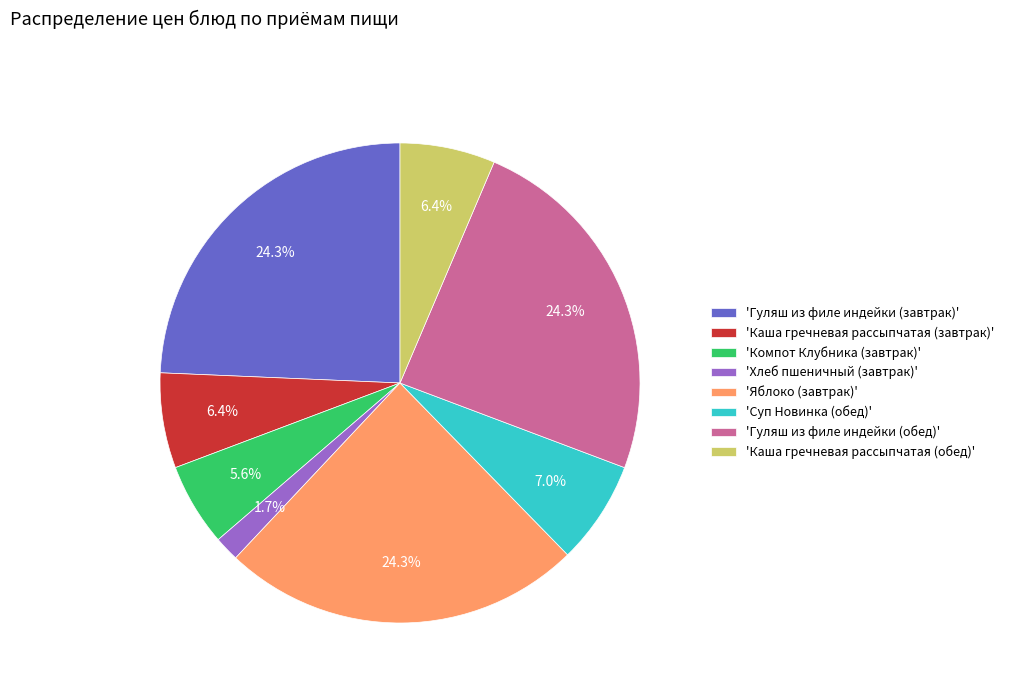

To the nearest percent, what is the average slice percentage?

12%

==

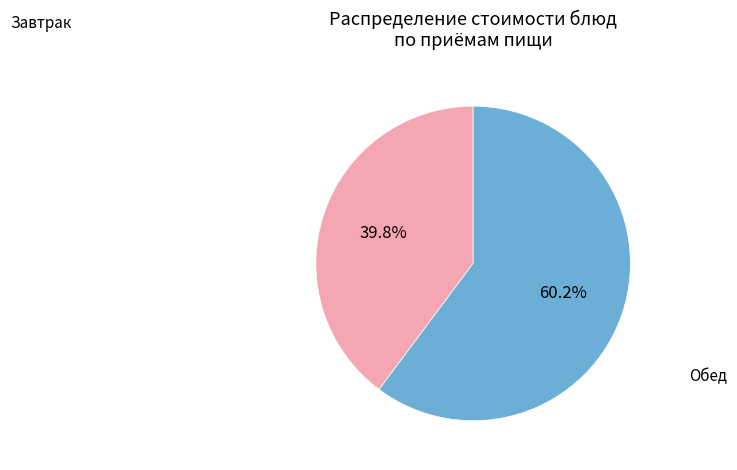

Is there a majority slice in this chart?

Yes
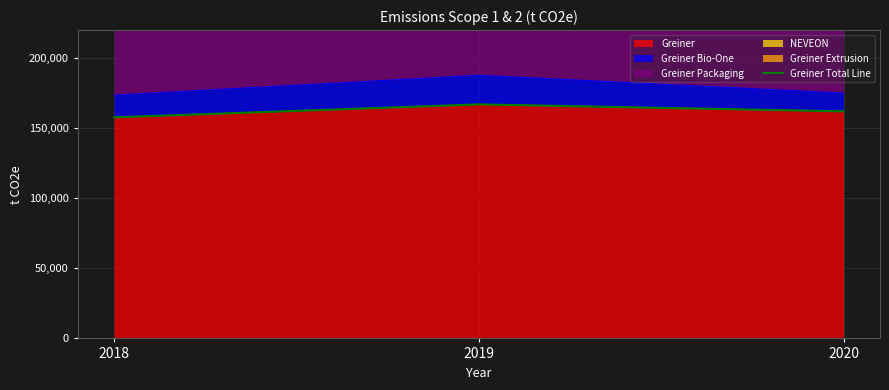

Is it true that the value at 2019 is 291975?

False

ABOUT THIS EXERCISE =>
Identify each line of the records above that contains the string "slice", with case counting, and copy every such line in full.

RESULT =>
To the nearest percent, what is the average slice percentage?
Is there a majority slice in this chart?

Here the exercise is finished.